Mr Reid said that the logistics of vaccinating older people with the mRNA Covid-19 vaccines requires additional organisation and locations outside of GP practices to be set up in the right locations.

He said the type of sites needed will need space for vaccination and observation areas, along with refrigeration capacity and administration areas.

Mr Reid said the plan is to work with GPs who have the strongest relationship with over-70s in the community.

He said that the HSE needs to look at supply of the Pfizer-BioNTech and Moderna vaccines after the initial priority group have received their second doses.

Mr Reid said the good news is that Ireland now has three vaccines to use, and can continue to vaccinate the remainder of health workers in a more timely manner using the AstraZeneca vaccine supply.

He said the HSE will re-engage with the IMO in terms of realigning the vaccination plan.

The HSE's Chief Clinical Officer Dr Colm Henry said GPs are a "critical part" of delivering the vaccination programme and are key to gaining the confidence of the population when it comes to administering vaccines.

Colm Henry said Ireland is now 12th from the top in Europe for 14-day incidence rate

The hospital system is "still too heated up for us to have any level of comfort", Mr Reid said, and appealed to the public to continue to embrace the public health measures and not to get sick.

Mr Reid said that progress has been made overall but that numbers hospitalised at the moment is still 50% higher than at the peak of the pandemic last April.

A total of 305 people are in ICUs across the country, which remain in surge capacity.

Mr Reid said that there are 280 people receiving advanced respiratory support outside of ICUs and about a third of these will likely need to move to ICU or may not recover.

Also speaking at the briefing, Chief Operations Officer Anne O'Connor the HSE's winter plan is "key" to keeping the health system going throughout winter and further on and there are 427 out of 566 targeted acute beds now open.

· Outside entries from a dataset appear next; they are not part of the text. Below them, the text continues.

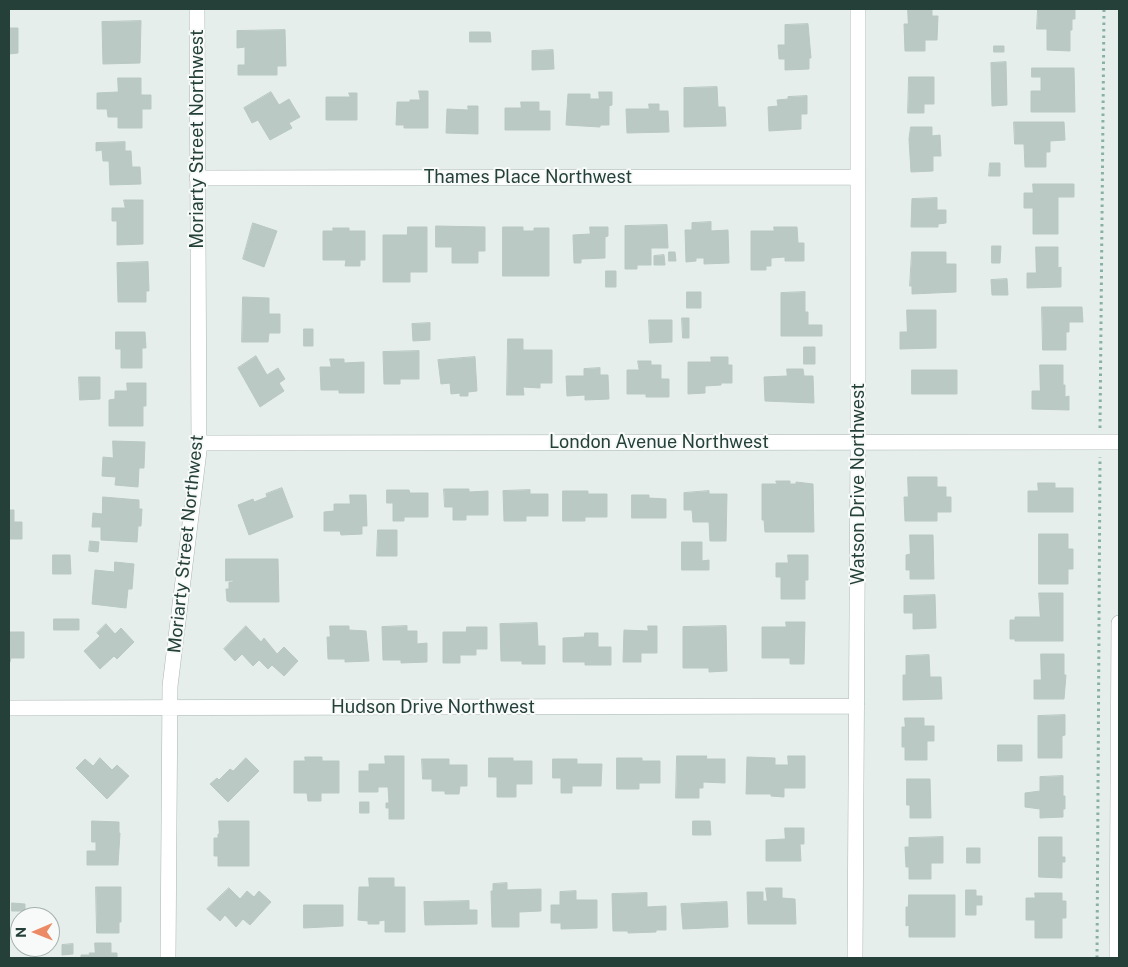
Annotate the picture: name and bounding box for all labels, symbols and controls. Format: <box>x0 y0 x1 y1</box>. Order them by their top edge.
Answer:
street label: Moriarty Street Northwest <box>186 29 208 249</box>
street label: Thames Place Northwest <box>424 166 632 188</box>
street label: Watson Drive Northwest <box>847 383 869 585</box>
street label: London Avenue Northwest <box>549 431 769 453</box>
street label: Moriarty Street Northwest <box>164 434 208 654</box>
street label: Hudson Drive Northwest <box>331 696 535 718</box>
north arrow <box>10 907 60 957</box>
text: N <box>13 927 29 938</box>

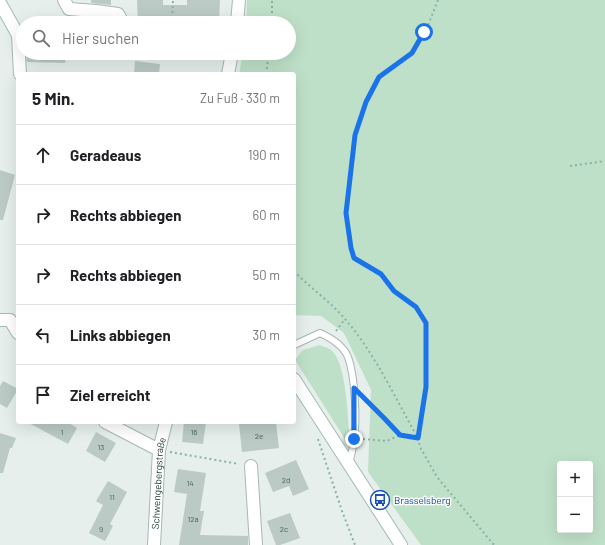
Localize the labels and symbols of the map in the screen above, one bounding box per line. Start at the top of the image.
route start [415,23,433,41]
house number: 1 [61,427,64,437]
house number: 16 [191,427,197,437]
route end [345,430,363,448]
house number: 2e [255,431,263,441]
street label: Schwengebergstraße [149,436,168,530]
house number: 13 [98,442,104,452]
house number: 2d [282,475,290,485]
house number: 14 [186,478,194,488]
bus stop icon: Brasselsberg [369,489,391,511]
house number: 11 [109,492,115,502]
place label: Brasselsberg [394,494,451,506]
house number: 12a [187,514,199,524]
house number: 9 [99,524,103,534]
house number: 2c [280,524,288,534]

"We are making good progress on acute beds," she said.

There are also 33 "acute restart initiatives" up and running, where sites have identified extended opening hours and increased opening hours, to cope with the requirement to manage both Covid and non-Covid cases.

Ms O'Connor told today's HSE briefing that there are 208 intermediate care beds now open, which is "behind target" because of the amount of outbreaks in residential care settings and staff unavailable because of Covid-19.

At the briefing, Dr Henry said Ireland is now 12th from the top in Europe for 14-day incidence rate. He said our rate of falling is among the best in Europe at this time but our number of cases is still too high.

He said the majority of Covid-related deaths in this country have taken place in nursing homes and hospitals.

560 Covid-19 outbreaks in hospitals and care settings

Health services are dealing with 560 outbreaks of Covid-19 in hospitals and residential care settings.

Ms O'Connor said there are 132 "open" outbreaks in acute hospitals currently, along with 428 outbreaks in residential care.

Outbreaks "continue to be a challenge for us," she said, with the highest levels of outbreak in the south and east regions, where they are "quite significant".

The HSE is currently providing support to 1,466 long-term residential care facilities, Ms O'Connor said.

Meanwhile, 34% of nursing homes across the country are dealing with outbreaks of Covid-19.

However, the numbers of staff in hospitals who are unavailable because of cover went down from 1,053 two weeks ago to 738 by the end of last week.

She described this as a "good, notable reduction", but pointed out that there are still hospital staff members testing positive for Covid-19.